When you deprovision the HSM, your subscription must be in Enabled state. Otherwise, you'll get an error:

(ProviderError) Resource provider 'Microsoft.KeyVault' failed to return collection response for type 'deletedManagedHSMs'.
Code: ProviderError
Message: Resource provider 'Microsoft.KeyVault' failed to return collection response for type 'deletedManagedHSMs'.

If your subscription is in Disabled state, here's how to fix it:

# Check subscription state
az account show --subscription SUBSCRIPTIONID --query state

# List deleted HSMs from the subscription
az keyvault list-deleted --subscription SUBSCRIPTIONID --resource-type hsm

# Delete the HSM from your subscription
az keyvault delete --hsm-name HSMNAME --location westus3 --subscription SUBSCRIPTIONID

# Purge the deleted HSM (stops billing)
az keyvault purge --hsm-name HSMNAME --location westus3 --subscription SUBSCRIPTIONID

# Remove the resource group
az group delete --name YourResourceGroup

Important: Deleting the resource group puts the Managed HSM into soft-deleted state, but billing continues.
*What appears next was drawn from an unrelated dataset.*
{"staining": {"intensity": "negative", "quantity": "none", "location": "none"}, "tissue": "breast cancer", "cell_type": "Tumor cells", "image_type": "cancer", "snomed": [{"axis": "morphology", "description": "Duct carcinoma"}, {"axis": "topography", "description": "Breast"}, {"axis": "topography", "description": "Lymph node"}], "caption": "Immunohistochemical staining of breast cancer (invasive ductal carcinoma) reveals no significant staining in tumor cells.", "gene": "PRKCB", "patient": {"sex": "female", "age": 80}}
You must explicitly PURGE the HSM to stop charges and fully remove it.

If your subscription is active, removal is straightforward through the Azure Portal or a simple Azure CLI delete command.
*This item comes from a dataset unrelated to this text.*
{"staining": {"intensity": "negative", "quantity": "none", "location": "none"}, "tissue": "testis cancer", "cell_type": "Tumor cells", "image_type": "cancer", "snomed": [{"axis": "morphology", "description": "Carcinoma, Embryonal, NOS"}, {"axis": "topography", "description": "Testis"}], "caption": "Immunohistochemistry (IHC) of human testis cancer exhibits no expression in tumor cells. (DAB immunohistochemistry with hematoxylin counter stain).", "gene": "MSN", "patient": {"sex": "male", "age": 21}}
When to Choose Azure Key Vault Managed HSM

Select Managed HSM if:

  • ✓ You require key sovereignty - exclusive control over keys and security domain
  • ✓ Your organization must control the root of trust
  • ✓ You're in highly regulated industries (finance, defense, government)
  • ✓ Compliance requires single-tenant infrastructure
  • ✓ You have high-volume cryptographic operations (fixed pricing is more economical)
  • ✓ You need strict separation of duties with HSM-level enforcement
  • ✓ You generate keys on-premises and import via BYOK
  • ✓ You require disaster recovery with customer-controlled security domain

Do NOT choose Managed HSM if:

  • ✗ You want to minimize operational overhead (Premium tier simpler)
  • ✗ You have low-volume key operations (Premium transactional pricing better)
  • ✗ Your organization can accept Microsoft having technical access capability
  • ✗ You're just starting with cloud and need to learn gradually

Premium vs Managed HSM: A Quick Reference

Aspect Key Vault Premium Managed HSM
Tenancy Multitenant Single-tenant
FIPS Compliance FIPS 140-3 Level 3 FIPS 140-3 Level 3
Root of Trust Microsoft Customer (you)
Billing Transactional (per key + per operation) Fixed hourly rate
Cost (approx) $1-2/key/month + operations ~$2,000-2,500/month
Best For Moderate keys, compliance baseline Key sovereignty, high volume, strict compliance
Operational Complexity Low Medium (security domain management)
Disaster Recovery Azure-managed backup/restore Customer-managed security domain

Resources for Managed HSM

For implementation and deeper learning:

Conclusion: Key Sovereignty is Worth the Investment

The journey from Azure Key Vault Premium to Managed HSM is really a journey toward control and accountability. For organizations with strict compliance mandates or those handling sensitive data at scale, the investment in Managed HSM is justified by the security guarantees and operational control it provides.

The choice between Premium and Managed HSM isn't just technical—it's a statement about your organization's security posture and your relationship with cloud infrastructure ownership.